→ What the exercise asks:
Go through the entries below and write each one out exactly.

→ Data to process:

[Start of section]

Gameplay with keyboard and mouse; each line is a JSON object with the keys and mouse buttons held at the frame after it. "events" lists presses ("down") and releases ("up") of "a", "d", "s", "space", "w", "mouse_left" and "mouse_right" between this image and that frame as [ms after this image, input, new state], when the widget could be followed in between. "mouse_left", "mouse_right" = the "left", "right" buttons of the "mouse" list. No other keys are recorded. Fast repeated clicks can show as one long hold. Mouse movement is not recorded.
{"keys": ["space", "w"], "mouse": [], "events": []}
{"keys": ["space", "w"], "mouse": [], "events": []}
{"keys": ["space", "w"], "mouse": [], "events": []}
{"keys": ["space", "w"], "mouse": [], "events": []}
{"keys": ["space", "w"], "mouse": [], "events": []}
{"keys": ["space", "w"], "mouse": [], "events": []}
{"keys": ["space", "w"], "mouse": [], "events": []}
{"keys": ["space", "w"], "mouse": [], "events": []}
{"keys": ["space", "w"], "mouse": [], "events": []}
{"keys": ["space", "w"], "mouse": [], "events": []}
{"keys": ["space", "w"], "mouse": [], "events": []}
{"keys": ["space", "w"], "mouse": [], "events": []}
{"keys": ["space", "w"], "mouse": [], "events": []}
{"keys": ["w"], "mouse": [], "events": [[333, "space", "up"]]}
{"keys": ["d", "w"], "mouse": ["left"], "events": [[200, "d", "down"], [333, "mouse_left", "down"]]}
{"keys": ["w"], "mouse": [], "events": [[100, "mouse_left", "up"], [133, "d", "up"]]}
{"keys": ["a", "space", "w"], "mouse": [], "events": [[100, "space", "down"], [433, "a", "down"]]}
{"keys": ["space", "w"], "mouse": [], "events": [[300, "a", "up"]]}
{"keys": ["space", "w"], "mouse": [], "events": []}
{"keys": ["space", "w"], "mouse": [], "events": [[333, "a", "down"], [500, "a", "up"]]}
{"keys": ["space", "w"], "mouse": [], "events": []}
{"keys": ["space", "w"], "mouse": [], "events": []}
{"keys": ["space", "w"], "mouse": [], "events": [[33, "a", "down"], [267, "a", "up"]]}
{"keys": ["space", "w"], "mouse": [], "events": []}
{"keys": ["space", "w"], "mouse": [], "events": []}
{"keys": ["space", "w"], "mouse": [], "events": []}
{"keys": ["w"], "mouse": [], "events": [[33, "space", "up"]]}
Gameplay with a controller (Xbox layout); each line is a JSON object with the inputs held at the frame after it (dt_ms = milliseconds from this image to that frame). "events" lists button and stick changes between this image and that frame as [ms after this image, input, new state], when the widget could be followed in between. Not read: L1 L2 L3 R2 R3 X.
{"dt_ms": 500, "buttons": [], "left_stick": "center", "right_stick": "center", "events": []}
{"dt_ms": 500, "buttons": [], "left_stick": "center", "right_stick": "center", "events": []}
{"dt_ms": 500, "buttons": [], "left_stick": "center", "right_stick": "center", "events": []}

[End of section]

→ Response to this exercise:
Gameplay with keyboard and mouse; each line is a JSON object with the keys and mouse buttons held at the frame after it. "events" lists presses ("down") and releases ("up") of "a", "d", "s", "space", "w", "mouse_left" and "mouse_right" between this image and that frame as [ms after this image, input, new state], when the widget could be followed in between. "mouse_left", "mouse_right" = the "left", "right" buttons of the "mouse" list. No other keys are recorded. Fast repeated clicks can show as one long hold. Mouse movement is not recorded.
{"keys": ["space", "w"], "mouse": [], "events": []}
{"keys": ["space", "w"], "mouse": [], "events": []}
{"keys": ["space", "w"], "mouse": [], "events": []}
{"keys": ["space", "w"], "mouse": [], "events": []}
{"keys": ["space", "w"], "mouse": [], "events": []}
{"keys": ["space", "w"], "mouse": [], "events": []}
{"keys": ["space", "w"], "mouse": [], "events": []}
{"keys": ["space", "w"], "mouse": [], "events": []}
{"keys": ["space", "w"], "mouse": [], "events": []}
{"keys": ["space", "w"], "mouse": [], "events": []}
{"keys": ["space", "w"], "mouse": [], "events": []}
{"keys": ["space", "w"], "mouse": [], "events": []}
{"keys": ["space", "w"], "mouse": [], "events": []}
{"keys": ["w"], "mouse": [], "events": [[333, "space", "up"]]}
{"keys": ["d", "w"], "mouse": ["left"], "events": [[200, "d", "down"], [333, "mouse_left", "down"]]}
{"keys": ["w"], "mouse": [], "events": [[100, "mouse_left", "up"], [133, "d", "up"]]}
{"keys": ["a", "space", "w"], "mouse": [], "events": [[100, "space", "down"], [433, "a", "down"]]}
{"keys": ["space", "w"], "mouse": [], "events": [[300, "a", "up"]]}
{"keys": ["space", "w"], "mouse": [], "events": []}
{"keys": ["space", "w"], "mouse": [], "events": [[333, "a", "down"], [500, "a", "up"]]}
{"keys": ["space", "w"], "mouse": [], "events": []}
{"keys": ["space", "w"], "mouse": [], "events": []}
{"keys": ["space", "w"], "mouse": [], "events": [[33, "a", "down"], [267, "a", "up"]]}
{"keys": ["space", "w"], "mouse": [], "events": []}
{"keys": ["space", "w"], "mouse": [], "events": []}
{"keys": ["space", "w"], "mouse": [], "events": []}
{"keys": ["w"], "mouse": [], "events": [[33, "space", "up"]]}
Gameplay with a controller (Xbox layout); each line is a JSON object with the inputs held at the frame after it (dt_ms = milliseconds from this image to that frame). "events" lists button and stick changes between this image and that frame as [ms after this image, input, new state], when the widget could be followed in between. Not read: L1 L2 L3 R2 R3 X.
{"dt_ms": 500, "buttons": [], "left_stick": "center", "right_stick": "center", "events": []}
{"dt_ms": 500, "buttons": [], "left_stick": "center", "right_stick": "center", "events": []}
{"dt_ms": 500, "buttons": [], "left_stick": "center", "right_stick": "center", "events": []}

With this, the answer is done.